Nous sommes perdus

 

L'oubli de l'aurore

Nous sommes perdus est une errance en plusieurs actes, où se croisent dans une nature englobante des corps égarés, absorbés. Ce sont des proches, des ­individus dispersés, esseulés qui ­constituent à la fois un groupe uni et désuni. Seule la figure du père est absente. Il est l’élément manquant qui rassemble. La nature apparaît comme un terrain de jeu, avec ses chemins sans but, ses zones obscures et ­abruptes, ses ­lumières découpées et ses horizons bouchés.
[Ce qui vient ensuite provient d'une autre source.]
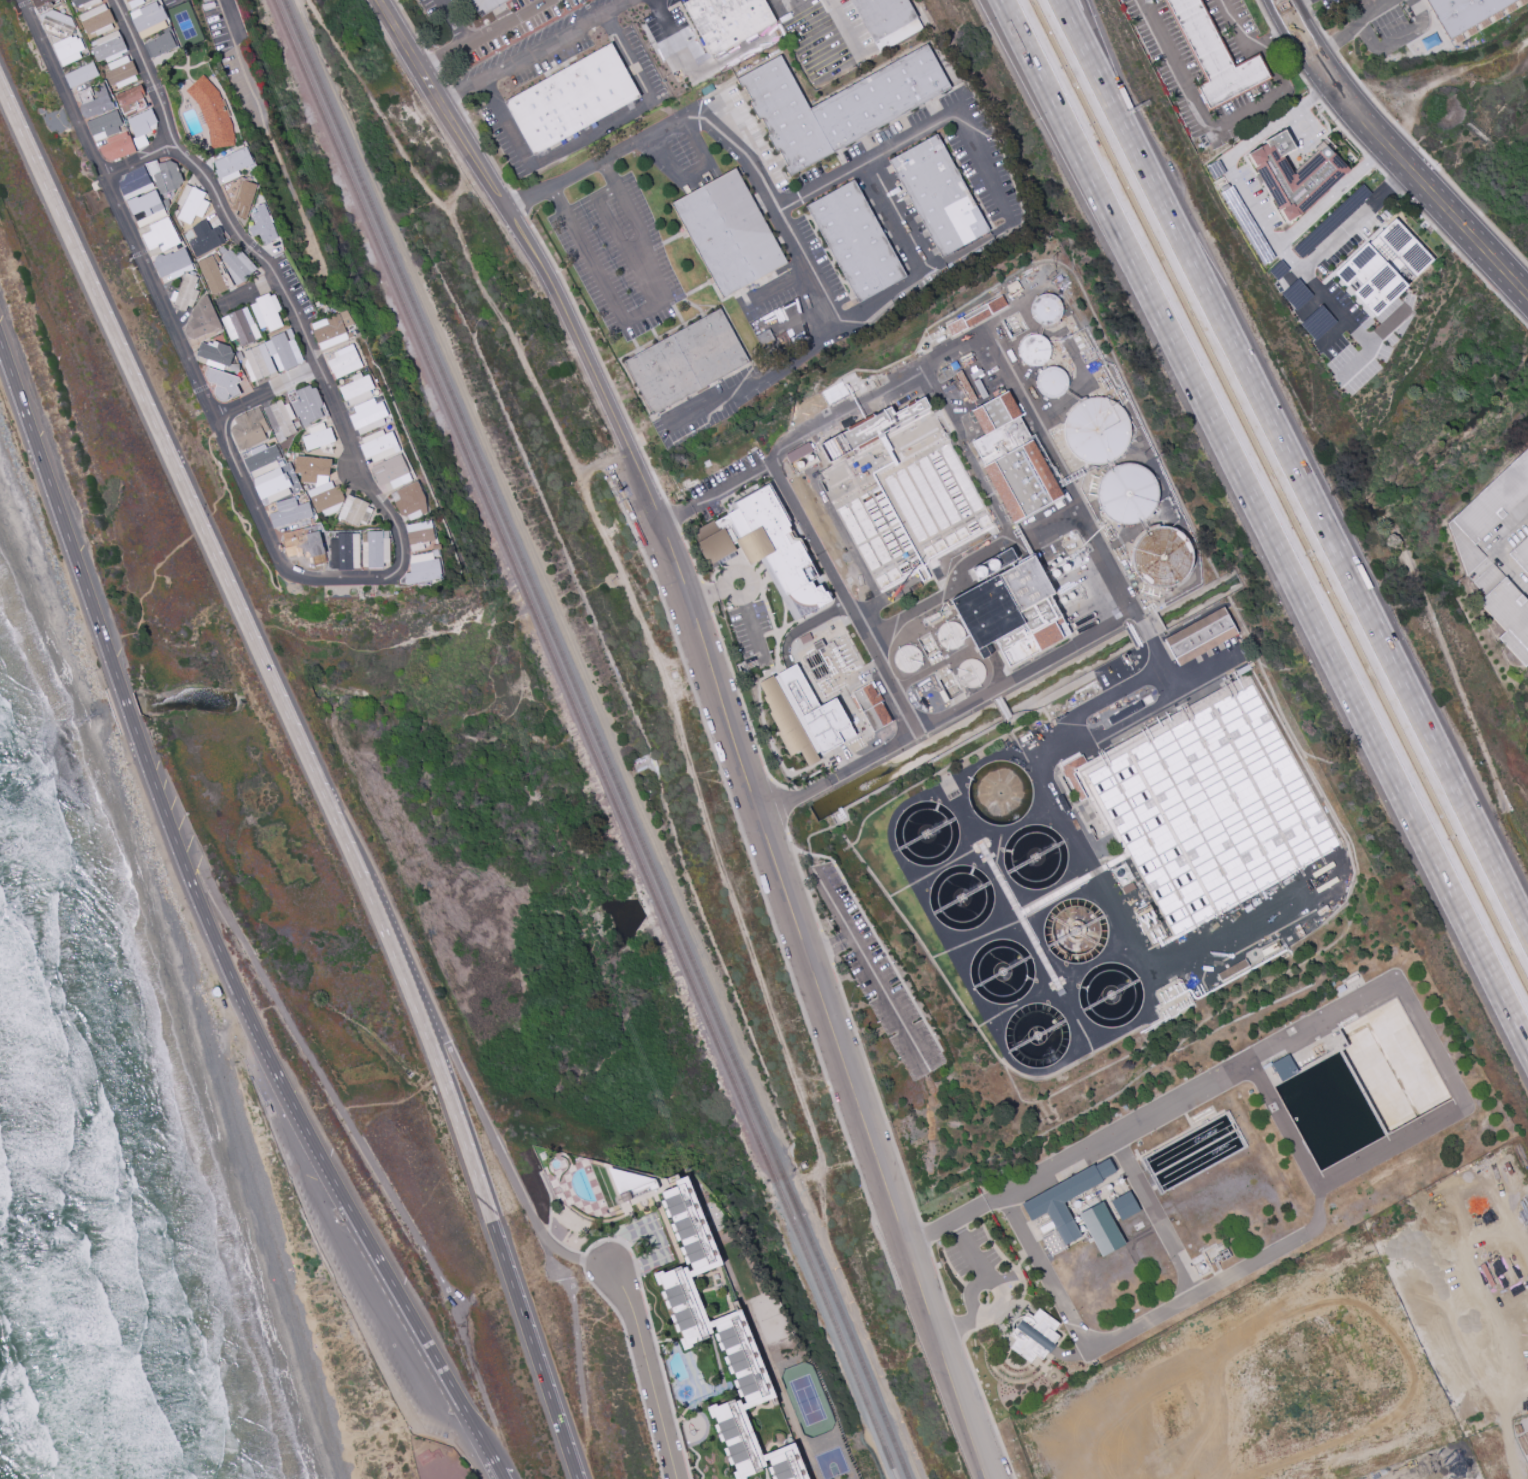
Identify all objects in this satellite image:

C’est le long de ces ­marches dans ces paysages à la fois inquiétants et ­troublants où se construisent les imaginaires, que se tisse la trame de cette série, le temps d’une fuite sans issue. Des bribes dispersées d’éléments naturels se mêlent à ces corps, pour esquisser une cartographie floue où ­le manque et la solitude en ­façonnent les frontières.


L'Acte 3 de ce projet est un territoire rocheux, froid, brut, abrupt à gravir. Sur la roche ­noircie par la pluie, les mousses jaunâtres et les ­algues sombres s’agrippent. La lumière façonne le relief et les êtres humides. A l’arrêt, ces femmes et ces hommes ­s’inscrivent dans une inertie passagère floue. ­Absorbés, les visages et les regards s’affirment alors que les corps inertes semblent se mêler aux éléments, par un jeu de camouflage coloré et miroitant. On ­devine les yeux clairs, les rides creusées, les cheveux détrempés. Ici les contextes sociaux, ­géographiques, et ­temporels sont indéterminés. Les corps ne sont que chair et souffle, vie. Dans l’ombre, les échelles et le relief s’effacent pour laisser place à un environnement abstrait et ­transitoire, ayant comme seul horizon une mer ­toujours trouble. Un territoire âpre et glissant qui s’envisage en un huit clos silencieux de figures et de roches. Stoïques, ils supposent la mer.